Primeiro de Dezembro. Sempre!
- Luis Manuel Silva

- 2 de dez.
- 3 min de leitura
Há uns anos, estive num museu contemporâneo, creio que na Ásia, e fui surpreendido por um mapa com regiões disputadas, um pouco por todo o lado. A minha surpresa foi maior quando vi que no mapa constava Olivença como terra portuguesa, ocupada por Espanha. Mas também vi Gibraltar, Malvinas, Ceuta, Ilhas Faroé… e muito mais.

Para Portugal, o Primeiro de Dezembro é uma data histórica que muitos patriotas preferem — como se diz, ‘branquear’? — trocar pelo 25 de Novembro. Felizmente, vivemos num país onde é possível que cada um de nós diga o que bem entender, desde que não falte ao respeito a ninguém. Mas nem sempre foi assim. Há mais de 50 anos, por exemplo. Felizmente, ainda por cá ando para ser testemunha de uma época que acabou e que, espero, seja para sempre. No entanto, e à semelhança de quem quer dar relevo a uma data e o tirar a outra, o respeito e a tolerância também começam a faltar. Se o Primeiro de Dezembro nos devolveu a liberdade, como nação, o 25 de Abril devolveu-nos a liberdade enquanto seres individuais.
Podemos dizer mal dos emigrantes, expulsá-los, mandá-los para a terra deles; e também temos a liberdade de esquecer por onde andamos, o que fizemos, como fomos tratados. E como temos a sorte de viver num país, onde é possível dizer tudo — e já agora, ter pobres — também podemos pedir perdão e desculpa, reparar o mal que fizemos ou deixámos de fazer. Até de pedir, indignado e sonoramente alto, desculpas na Assembleia da Républica. Melhor fora que pedisse desculpas por não contribuir eficazmente para a riqueza dos seus, que somos nós.
É um modismo que se instalou na incapacidade que os olhos de hoje têm para compreender que para os processos históricos, bem ou mal conduzidos, não há fórmulas eficazes de reparação, nem pedidos de perdão e desculpa a fazer. A história é o que é, e se alguém pensa que vai ficar isento de um pedido de desculpas futuro, desengane-se. Iremos levar com o mesmo martelo com que estamos a bater nos nossos avós.

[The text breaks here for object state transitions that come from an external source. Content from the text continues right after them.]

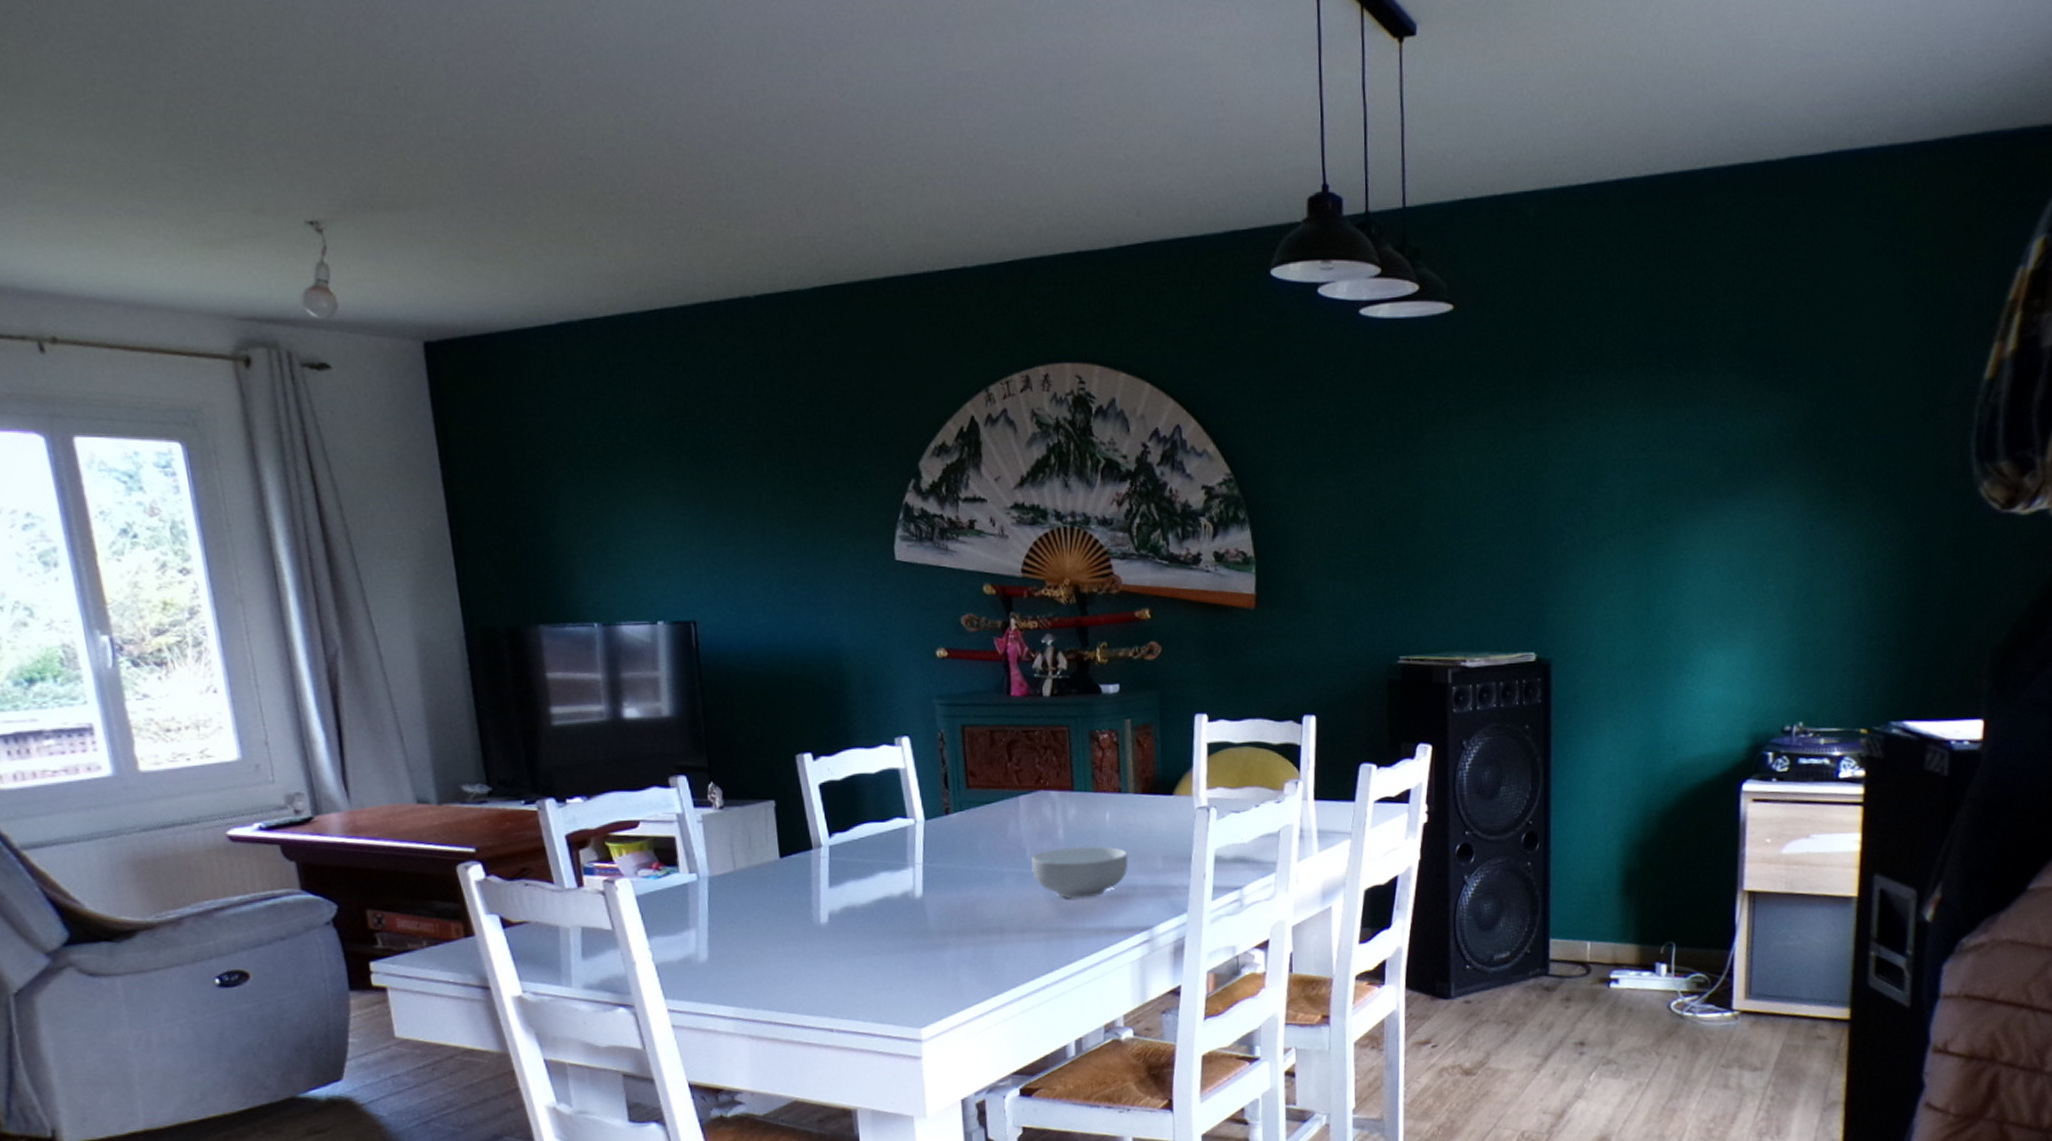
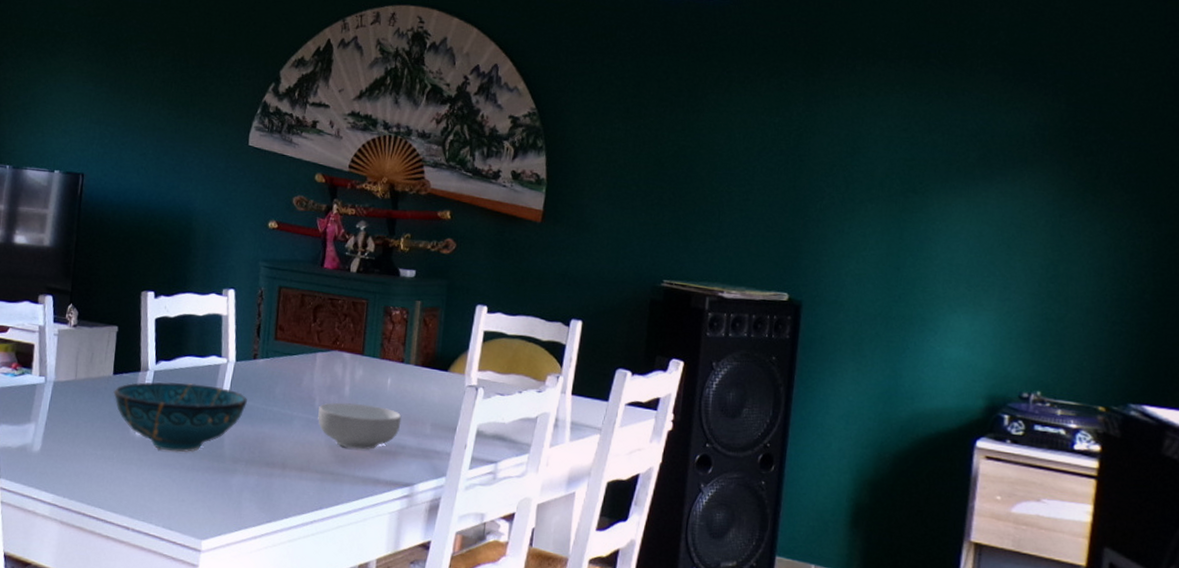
decorative bowl: none [784,853,947,936] -> present [113,382,247,453]

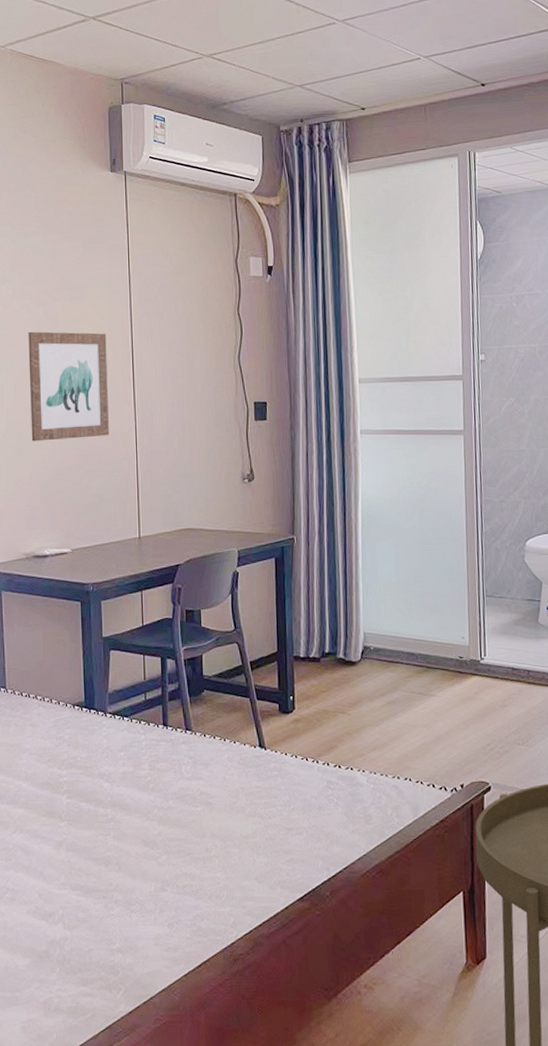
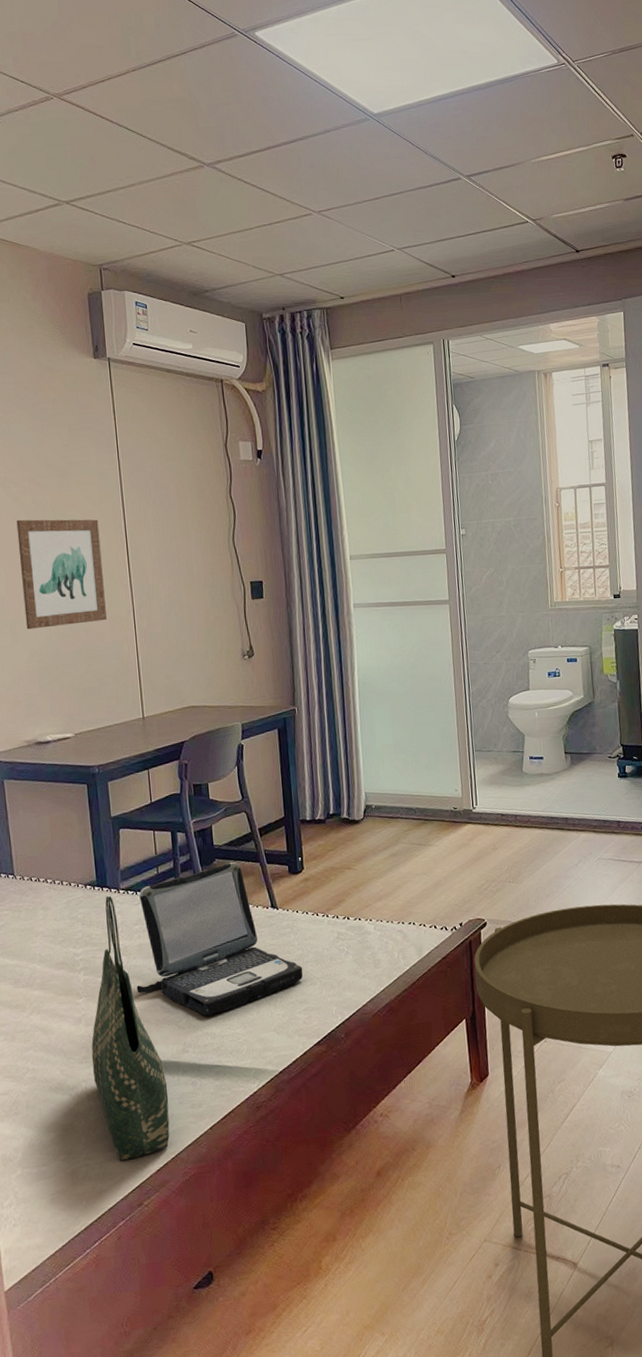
tote bag: none [70,719,144,998] -> present [91,896,170,1161]
laptop: none [118,694,289,855] -> present [136,862,303,1016]

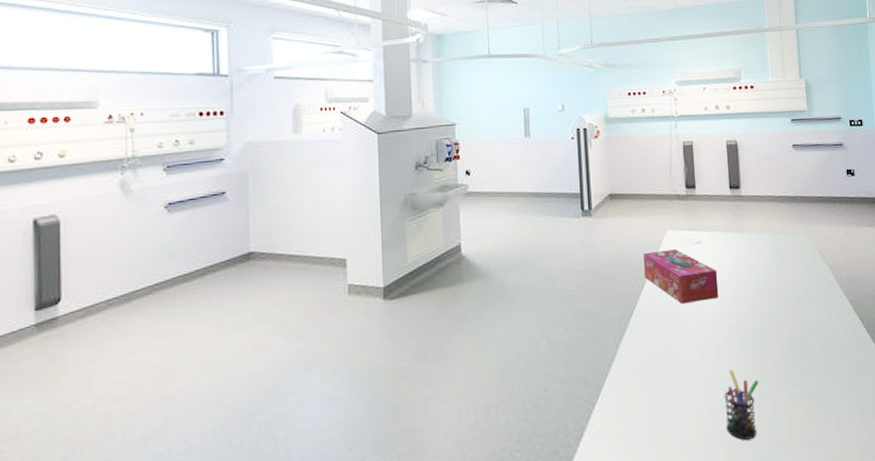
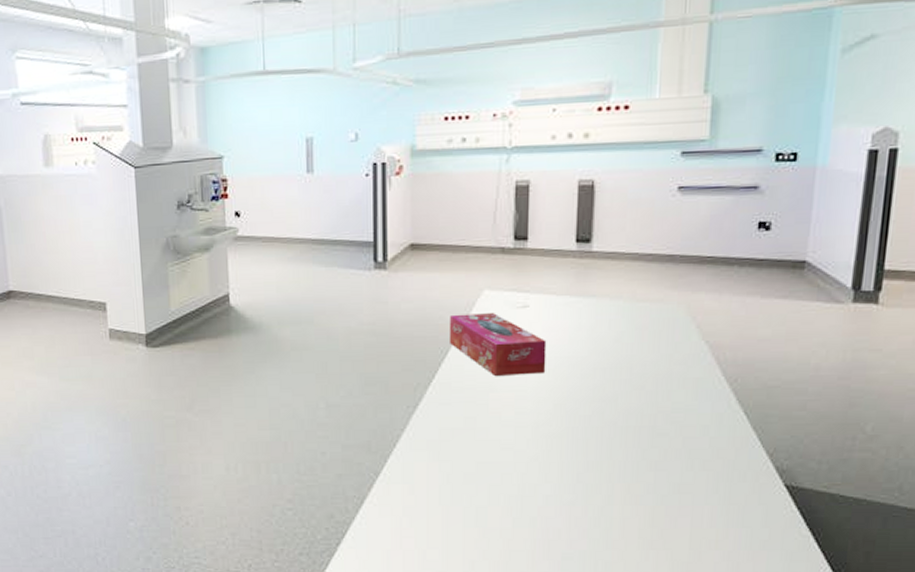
pen holder: present [724,369,759,440] -> none [539,454,588,531]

Com a mesma facilidade com que pedimos desculpa, condenamos. E não é só em Portugal. Foi o pecado dos nossos avós que permitiu desenvolver uma consciência de culpa transversal a toda a humanidade. Como vamos perdoar ou pedir desculpa das guerras passadas, das colonizações, das escravaturas, das múltiplas formas de prostituição de todos os géneros, da subjugação dos povos, do abuso das crianças, do aproveitamento das mulheres, do exercício dos poderes individuais e coletivos, das etnias fragilizadas, das religiões castradoras ao longo dos séculos… se todos os povos fizeram as mesmas coisas, em maior ou menor grau, e ainda continuam a fazer?
A humanidade evoluiu. Para melhor? Sim. Mas parece que tem saudades do machado de pedra. Que o digam Gaza e a Ucrânia. Que o digam os poderes morais e religiosos dos que apoiam. Que o digam as inúmeras guerras despercebidas e a decorrerem um pouco por toda a parte, com centenas e milhares de mortos e esfomeados que todos ignoram. A começar por quem tem o dever de informar.
Evoluiu para melhor? Sim. O machado de pedra só matava um de cada vez. Quando o braço se cansava, descansava.
O machado de pedra de hoje, quando mata, é às dezenas e centenas. E nunca se cansa. Quando se cansar, talvez não haja cá ninguém para lhe dar uma panaceia.
25 de Novembro ou Primeiro de Dezembro? Se tenho de perdoar ou pedir desculpa, peço a quem? As datas não são equiparáveis. Mas há quem não pense assim: acha que o primeiro é mais importante que o segundo. No entanto, é por causa do segundo que pode dizer que o primeiro é mais importante. Nem o 25 de Abril é mais importante que o Primeiro de Dezembro. O 25 de Abril deu-nos as liberdades particulares. Cada um de nós tem liberdade para mandar embora os emigrantes, e, já agora, deixar que as mulheres continuem no mesmo “rame rame” de sempre. O primeiro de Dezembro deu-nos a liberdade universal: o direito de ser povo e falar português. E porque não? Conceder ao primeiro ministro o direito de faltar aos festejos da nação libertada.
Será que devo pedir desculpa aos castelhanos por falar português? Acho que os palestinianos e os ucranianos não têm dúvidas. Nós é que duvidamos deles.
Só há uma forma de perdoar e pedir desculpa: mudar o que está mal, aperfeiçoar o que está bem, lascar o machado de pedra.